Task details – Count the lines in the items below that contain the word "What". Reply with that number only.

Provided data –
# # # # #

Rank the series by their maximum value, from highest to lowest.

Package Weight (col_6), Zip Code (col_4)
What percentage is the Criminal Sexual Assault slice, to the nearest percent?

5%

# # # # #

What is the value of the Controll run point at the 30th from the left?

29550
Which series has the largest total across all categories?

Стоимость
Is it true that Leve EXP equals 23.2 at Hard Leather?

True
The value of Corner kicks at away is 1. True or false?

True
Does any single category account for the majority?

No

# # # # #

Expected answer – 2